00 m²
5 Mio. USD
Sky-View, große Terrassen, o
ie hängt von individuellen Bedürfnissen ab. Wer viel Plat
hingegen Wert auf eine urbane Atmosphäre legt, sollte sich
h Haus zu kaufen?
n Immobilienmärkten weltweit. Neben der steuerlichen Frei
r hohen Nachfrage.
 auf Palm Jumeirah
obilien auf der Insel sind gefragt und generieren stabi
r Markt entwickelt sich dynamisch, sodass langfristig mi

What the task asks
Keeping every word and mark as it is, print the entries above.

Exercise solution
00 m²
5 Mio. USD
Sky-View, große Terrassen, o
ie hängt von individuellen Bedürfnissen ab. Wer viel Plat
hingegen Wert auf eine urbane Atmosphäre legt, sollte sich
h Haus zu kaufen?
n Immobilienmärkten weltweit. Neben der steuerlichen Frei
r hohen Nachfrage.
 auf Palm Jumeirah
obilien auf der Insel sind gefragt und generieren stabi
r Markt entwickelt sich dynamisch, sodass langfristig mi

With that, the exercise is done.